Although we don't believe in timing the market or panicking over market movements, we do like to keep an eye on big changes -- just in case they're material to our investing thesis.
What: Shares of Laboratory Corp. of America (NYSE: LH) -- better known as LabCorp, a laboratory testing diagnostic services provider -- sank as much as 12% after updating its 2013 full-year guidance and providing its preliminary 2014 guidance.

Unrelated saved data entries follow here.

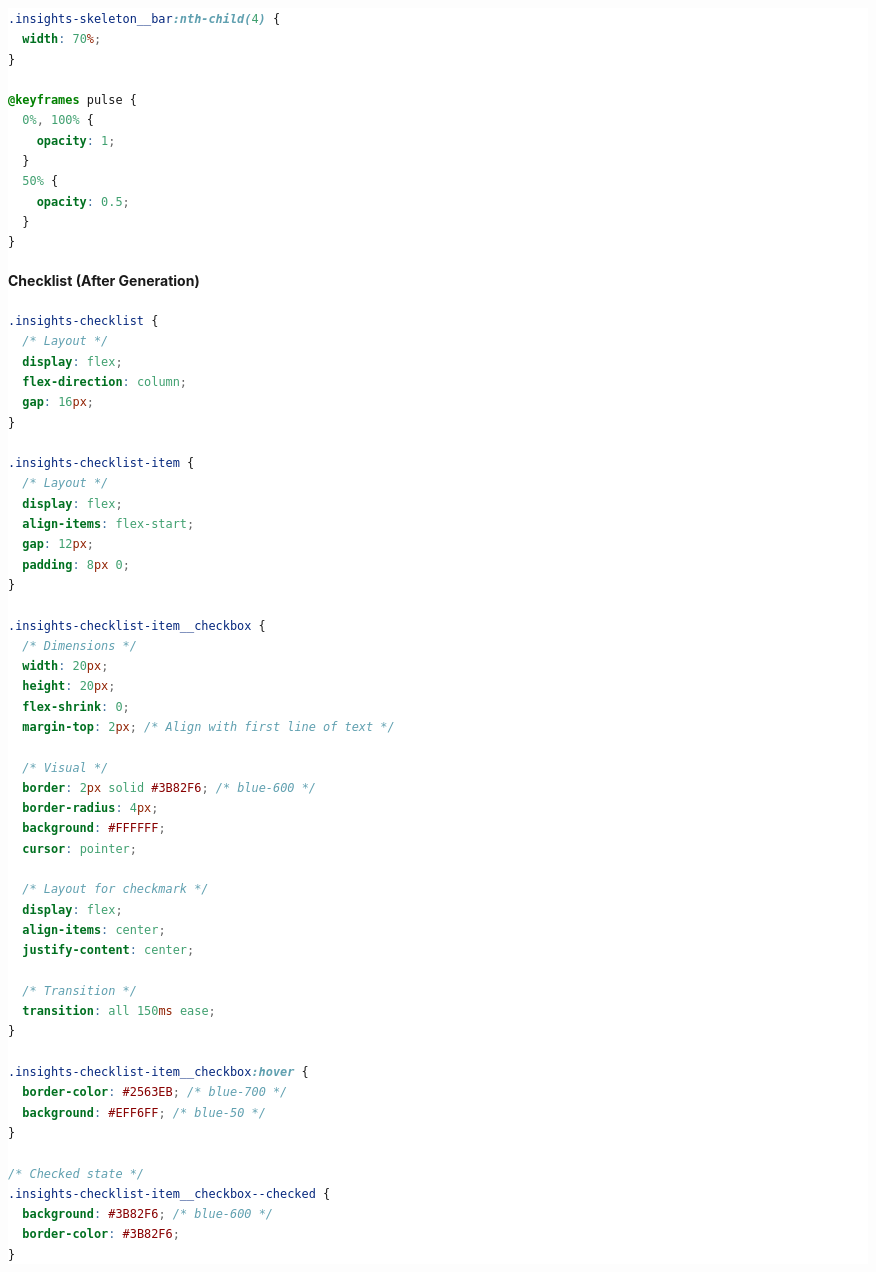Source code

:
 ```css
.insights-skeleton__bar:nth-child(4) {
  width: 70%;
}

@keyframes pulse {
  0%, 100% {
    opacity: 1;
  }
  50% {
    opacity: 0.5;
  }
}
```

#### Checklist (After Generation)

```css
.insights-checklist {
  /* Layout */
  display: flex;
  flex-direction: column;
  gap: 16px;
}

.insights-checklist-item {
  /* Layout */
  display: flex;
  align-items: flex-start;
  gap: 12px;
  padding: 8px 0;
}

.insights-checklist-item__checkbox {
  /* Dimensions */
  width: 20px;
  height: 20px;
  flex-shrink: 0;
  margin-top: 2px; /* Align with first line of text */

  /* Visual */
  border: 2px solid #3B82F6; /* blue-600 */
  border-radius: 4px;
  background: #FFFFFF;
  cursor: pointer;

  /* Layout for checkmark */
  display: flex;
  align-items: center;
  justify-content: center;

  /* Transition */
  transition: all 150ms ease;
}

.insights-checklist-item__checkbox:hover {
  border-color: #2563EB; /* blue-700 */
  background: #EFF6FF; /* blue-50 */
}

/* Checked state */
.insights-checklist-item__checkbox--checked {
  background: #3B82F6; /* blue-600 */
  border-color: #3B82F6;
}
```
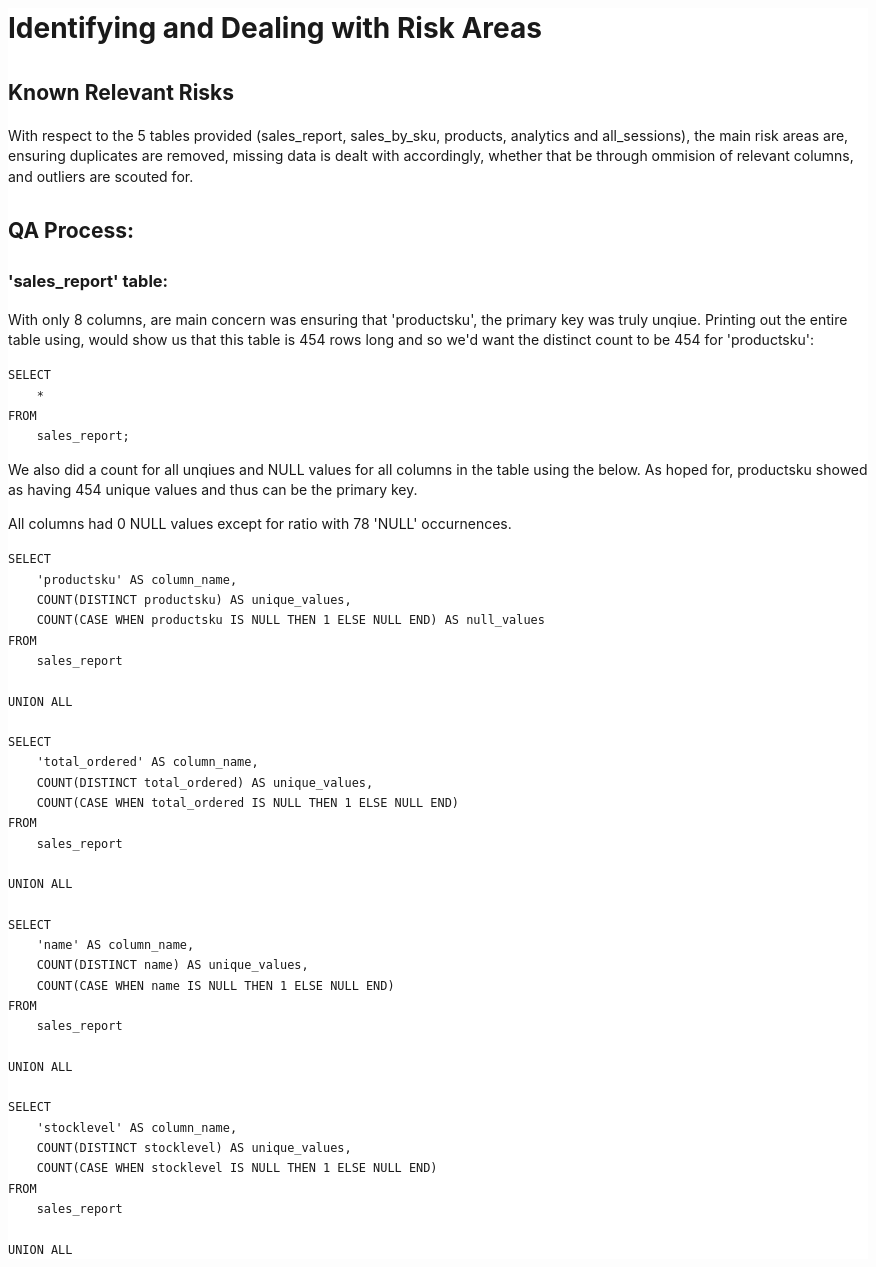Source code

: # Identifying and Dealing with Risk Areas


## Known Relevant Risks
With respect to the 5 tables provided (sales_report, sales_by_sku, products, analytics and all_sessions), the main risk areas are, ensuring duplicates are removed, missing data is dealt with accordingly, whether that be through ommision of relevant columns, and outliers are scouted for.


## QA Process:

### 'sales_report' table:

With only 8 columns, are main concern was ensuring that 'productsku', the primary key was truly unqiue. Printing out the entire table using, would show us that this table is 454 rows long and so we'd want the distinct count to be 454 for 'productsku':

```
SELECT
	*
FROM
	sales_report;
```
We also did a count for all unqiues and NULL values for all columns in the table using the below. As hoped for, productsku showed as having 454 unique values and thus can be the primary key. 

All columns had 0 NULL values except for ratio with 78 'NULL' occurnences.

```
SELECT
    'productsku' AS column_name,
    COUNT(DISTINCT productsku) AS unique_values,
    COUNT(CASE WHEN productsku IS NULL THEN 1 ELSE NULL END) AS null_values
FROM
    sales_report
	
UNION ALL

SELECT
    'total_ordered' AS column_name,
    COUNT(DISTINCT total_ordered) AS unique_values,
    COUNT(CASE WHEN total_ordered IS NULL THEN 1 ELSE NULL END)
FROM
    sales_report
	
UNION ALL

SELECT
    'name' AS column_name,
    COUNT(DISTINCT name) AS unique_values,
    COUNT(CASE WHEN name IS NULL THEN 1 ELSE NULL END)
FROM
    sales_report
	
UNION ALL

SELECT
    'stocklevel' AS column_name,
    COUNT(DISTINCT stocklevel) AS unique_values,
    COUNT(CASE WHEN stocklevel IS NULL THEN 1 ELSE NULL END)
FROM
    sales_report
	
UNION ALL
```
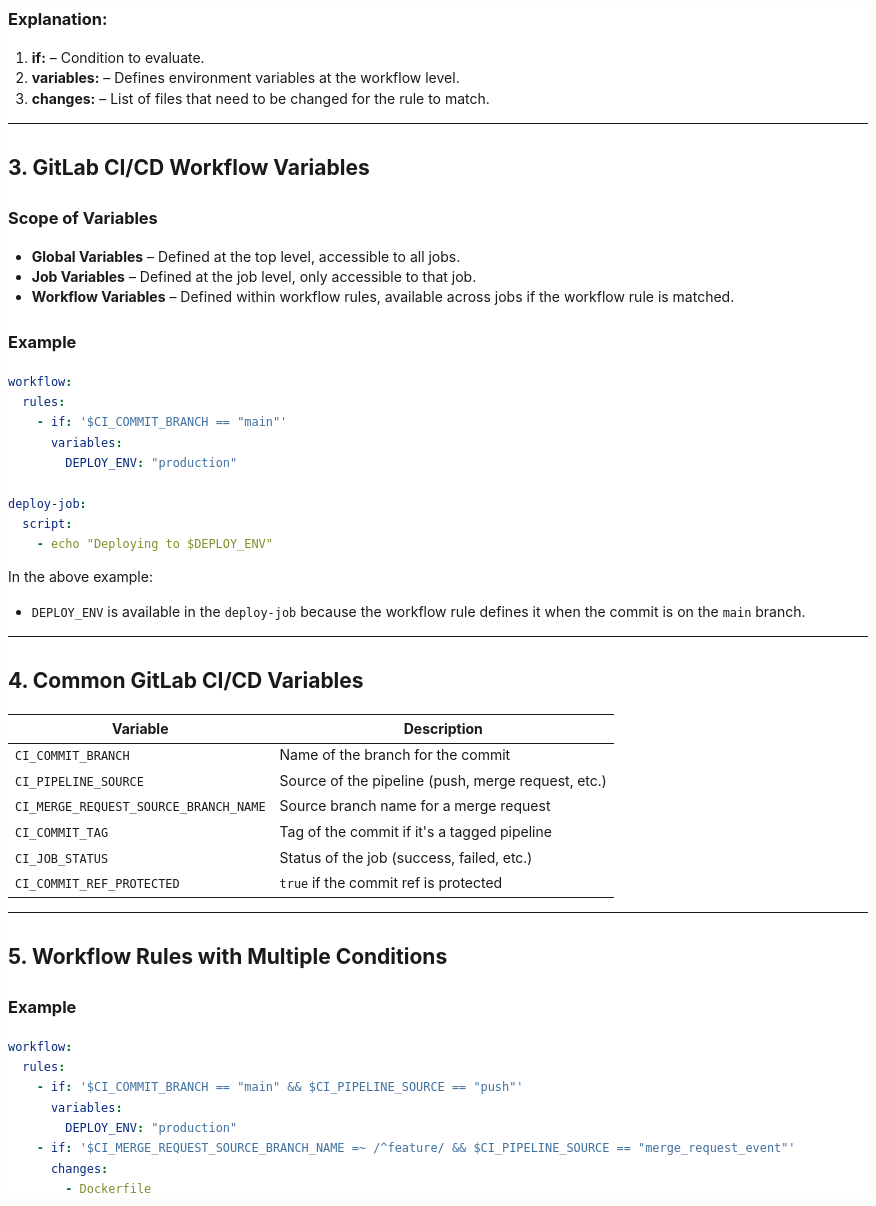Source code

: ### **Explanation**:
1. **if:** – Condition to evaluate.
2. **variables:** – Defines environment variables at the workflow level.
3. **changes:** – List of files that need to be changed for the rule to match.

---

## **3. GitLab CI/CD Workflow Variables**
### **Scope of Variables**
- **Global Variables** – Defined at the top level, accessible to all jobs.
- **Job Variables** – Defined at the job level, only accessible to that job.
- **Workflow Variables** – Defined within workflow rules, available across jobs if the workflow rule is matched.

### **Example**
```yaml
workflow:
  rules:
    - if: '$CI_COMMIT_BRANCH == "main"'
      variables:
        DEPLOY_ENV: "production"

deploy-job:
  script:
    - echo "Deploying to $DEPLOY_ENV"
```

In the above example:
- `DEPLOY_ENV` is available in the `deploy-job` because the workflow rule defines it when the commit is on the `main` branch.

---

## **4. Common GitLab CI/CD Variables**
| Variable | Description |
|----------|-------------|
| `CI_COMMIT_BRANCH` | Name of the branch for the commit |
| `CI_PIPELINE_SOURCE` | Source of the pipeline (push, merge request, etc.) |
| `CI_MERGE_REQUEST_SOURCE_BRANCH_NAME` | Source branch name for a merge request |
| `CI_COMMIT_TAG` | Tag of the commit if it's a tagged pipeline |
| `CI_JOB_STATUS` | Status of the job (success, failed, etc.) |
| `CI_COMMIT_REF_PROTECTED` | `true` if the commit ref is protected |

---

## **5. Workflow Rules with Multiple Conditions**
### **Example**
```yaml
workflow:
  rules:
    - if: '$CI_COMMIT_BRANCH == "main" && $CI_PIPELINE_SOURCE == "push"'
      variables:
        DEPLOY_ENV: "production"
    - if: '$CI_MERGE_REQUEST_SOURCE_BRANCH_NAME =~ /^feature/ && $CI_PIPELINE_SOURCE == "merge_request_event"'
      changes:
        - Dockerfile
```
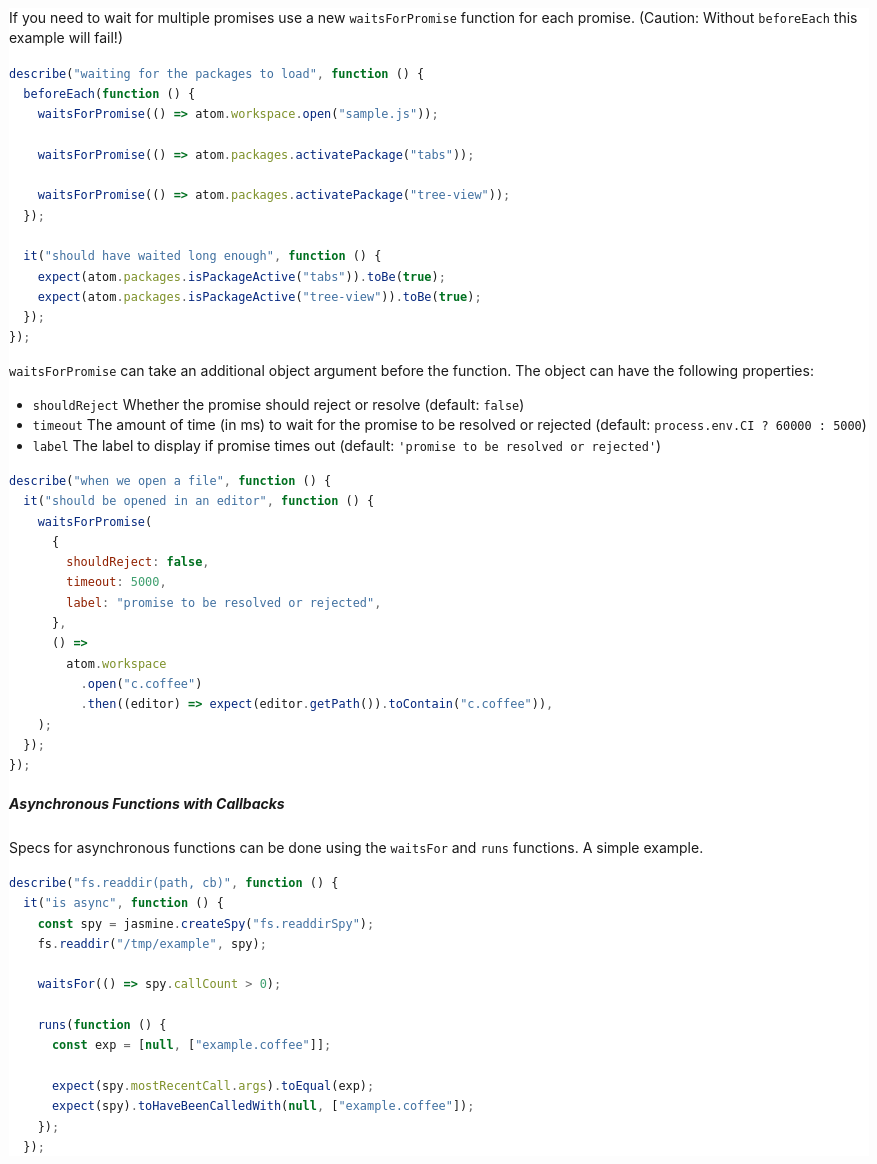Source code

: If you need to wait for multiple promises use a new `waitsForPromise` function for each promise. (Caution: Without `beforeEach` this example will fail!)

```javascript
describe("waiting for the packages to load", function () {
  beforeEach(function () {
    waitsForPromise(() => atom.workspace.open("sample.js"));

    waitsForPromise(() => atom.packages.activatePackage("tabs"));

    waitsForPromise(() => atom.packages.activatePackage("tree-view"));
  });

  it("should have waited long enough", function () {
    expect(atom.packages.isPackageActive("tabs")).toBe(true);
    expect(atom.packages.isPackageActive("tree-view")).toBe(true);
  });
});
```

`waitsForPromise` can take an additional object argument before the function. The object can have the following properties:

- `shouldReject` Whether the promise should reject or resolve (default: `false`)
- `timeout` The amount of time (in ms) to wait for the promise to be resolved or rejected (default: `process.env.CI ? 60000 : 5000`)
- `label` The label to display if promise times out (default: `'promise to be resolved or rejected'`)

```javascript
describe("when we open a file", function () {
  it("should be opened in an editor", function () {
    waitsForPromise(
      {
        shouldReject: false,
        timeout: 5000,
        label: "promise to be resolved or rejected",
      },
      () =>
        atom.workspace
          .open("c.coffee")
          .then((editor) => expect(editor.getPath()).toContain("c.coffee")),
    );
  });
});
```

##### Asynchronous Functions with Callbacks

Specs for asynchronous functions can be done using the `waitsFor` and `runs` functions. A simple example.

```javascript
describe("fs.readdir(path, cb)", function () {
  it("is async", function () {
    const spy = jasmine.createSpy("fs.readdirSpy");
    fs.readdir("/tmp/example", spy);

    waitsFor(() => spy.callCount > 0);

    runs(function () {
      const exp = [null, ["example.coffee"]];

      expect(spy.mostRecentCall.args).toEqual(exp);
      expect(spy).toHaveBeenCalledWith(null, ["example.coffee"]);
    });
  });
```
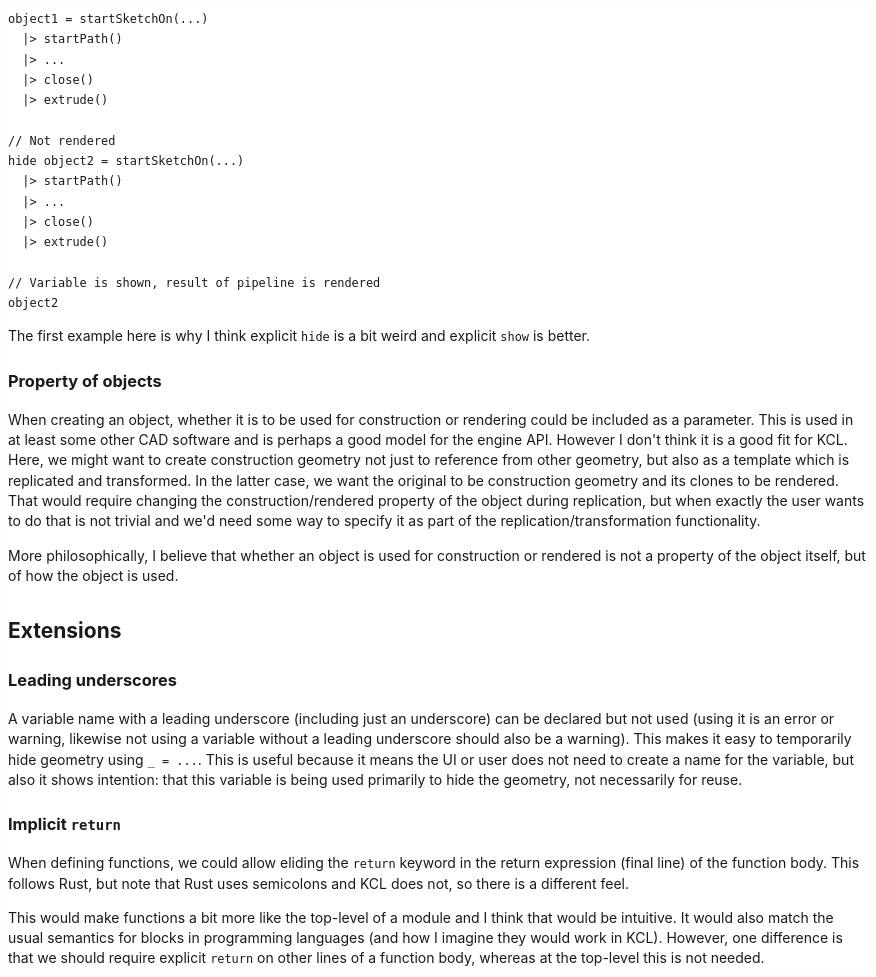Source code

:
 ```
object1 = startSketchOn(...)
  |> startPath()
  |> ...
  |> close()
  |> extrude()

// Not rendered
hide object2 = startSketchOn(...)
  |> startPath()
  |> ...
  |> close()
  |> extrude()

// Variable is shown, result of pipeline is rendered
object2
```

The first example here is why I think explicit `hide` is a bit weird and explicit `show` is better.

### Property of objects

When creating an object, whether it is to be used for construction or rendering could be included as a parameter. This is used in at least some other CAD software and is perhaps a good model for the engine API. However I don't think it is a good fit for KCL. Here, we might want to create construction geometry not just to reference from other geometry, but also as a template which is replicated and transformed. In the latter case, we want the original to be construction geometry and its clones to be rendered. That would require changing the construction/rendered property of the object during replication, but when exactly the user wants to do that is not trivial and we'd need some way to specify it as part of the replication/transformation functionality.

More philosophically, I believe that whether an object is used for construction or rendered is not a property of the object itself, but of how the object is used.

## Extensions

### Leading underscores

A variable name with a leading underscore (including just an underscore) can be declared but not used (using it is an error or warning, likewise not using a variable without a leading underscore should also be a warning). This makes it easy to temporarily hide geometry using `_ = ...`. This is useful because it means the UI or user does not need to create a name for the variable, but also it shows intention: that this variable is being used primarily to hide the geometry, not necessarily for reuse.

### Implicit `return`

When defining functions, we could allow eliding the `return` keyword in the return expression (final line) of the function body. This follows Rust, but note that Rust uses semicolons and KCL does not, so there is a different feel.

This would make functions a bit more like the top-level of a module and I think that would be intuitive. It would also match the usual semantics for blocks in programming languages (and how I imagine they would work in KCL). However, one difference is that we should require explicit `return` on other lines of a function body, whereas at the top-level this is not needed.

So what: According to LabCorp's press release, the company's 2013 full-year EPS forecast is on target to hit $6.90-$7.05, which is within the expectation range of current consensus estimates, with revenue growth of 3%. The wheels fell off the bus, however, with LabCorp's 2014 guidance which calls for just $6.50 in EPS -- well below the $7.56 that Wall Street was anticipating -- on 2% revenue growth. LabCorp listed multiple negatives that are expected to affect its performance in 2014, including an increasing number of Americans with high co-pays and deductibles, government reimbursement uncertainties, and the uncertainties related to the implementation of Obamacare.
Now what: While I'm certainly a fan of laboratory testing with an aging population, investors should already have had LabCorp on their yellow flag warning list for its tepid revenue growth. Over the very long term, this is a business that should see gains as the pathway from the lab setting to clinical research is drastically improving for biopharmaceutical companies. Unfortunately, there just aren't any visible catalysts that I see over the next couple of quarters, or even years, that make me excited about LabCorp, even after today's haircut. It's worth a watchlist add here, but the shroud of uncertainty that management conveys likely means more earnings warnings could be in the offing.